In conclusion, 6-amino-1,3-dimethylpyrimidine-2,4(1H,3H)-dione (1) contain enamino system including bis-nucleophilic centers as amino group and beta position of amino group which reacted with two moles of different aldehydes to give dimethylol followed by its reaction with one mole of primary amine via double Mannich reaction. Eleven pyrimido[4,5-d]pyrimidine derivatives and their related analogs were synthesized and elucidated on the basis of elemental analyses and spectral data (C.f. Experimental section). Newly prepared compounds were obtained through reaction of 1 with primary amines and formaldehyde or aldehydes in a molar ratio (1:1:2). Bis-pyrimido[4,5-d]pyrimidine ring systems 6–8 were obtained through reaction of 1 with primary amines and formaldehyde in molar ration (2:1:4).
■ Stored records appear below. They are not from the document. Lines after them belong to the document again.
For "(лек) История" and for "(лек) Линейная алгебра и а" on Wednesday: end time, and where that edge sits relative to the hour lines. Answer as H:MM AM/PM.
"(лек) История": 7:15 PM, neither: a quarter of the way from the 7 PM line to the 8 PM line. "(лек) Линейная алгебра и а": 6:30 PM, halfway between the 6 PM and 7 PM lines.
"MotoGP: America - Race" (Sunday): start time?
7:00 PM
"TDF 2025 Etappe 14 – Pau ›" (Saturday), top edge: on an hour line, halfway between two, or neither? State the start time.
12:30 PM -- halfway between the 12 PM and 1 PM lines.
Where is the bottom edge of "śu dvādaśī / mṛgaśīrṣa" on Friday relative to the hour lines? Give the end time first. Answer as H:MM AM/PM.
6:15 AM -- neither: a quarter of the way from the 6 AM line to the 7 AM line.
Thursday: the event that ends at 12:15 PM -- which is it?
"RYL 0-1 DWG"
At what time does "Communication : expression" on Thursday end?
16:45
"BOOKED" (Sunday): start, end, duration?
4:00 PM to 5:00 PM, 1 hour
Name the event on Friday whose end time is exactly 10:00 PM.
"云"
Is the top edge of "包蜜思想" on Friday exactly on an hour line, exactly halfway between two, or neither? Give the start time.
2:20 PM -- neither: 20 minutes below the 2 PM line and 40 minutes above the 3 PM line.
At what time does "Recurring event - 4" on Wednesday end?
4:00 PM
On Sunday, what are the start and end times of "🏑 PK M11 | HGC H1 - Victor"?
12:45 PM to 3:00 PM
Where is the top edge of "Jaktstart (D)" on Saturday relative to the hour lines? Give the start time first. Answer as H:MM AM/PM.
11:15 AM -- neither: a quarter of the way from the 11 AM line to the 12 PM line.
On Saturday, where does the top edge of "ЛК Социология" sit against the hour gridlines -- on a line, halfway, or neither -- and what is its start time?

Furthermore, transamination of 9 with ammonium carbonate gave symmetrical bis-Mannich base 10 which upon reaction with formalin gave the target pyrimido[4,5-d]pyrimidine 11. In other routes, compound 1 reacted with Schiff bases followed by reaction with formaldehyde or reacted with phenyl isothiocyanate followed by reaction with benzaldehyde. Yields are low (around 30%) for most of the substrates except for compound 4 (93%). because aldehyde and amine contains electron donating group “OCH₃” which activate the two substrates then activate the reaction and therefore gave high yield.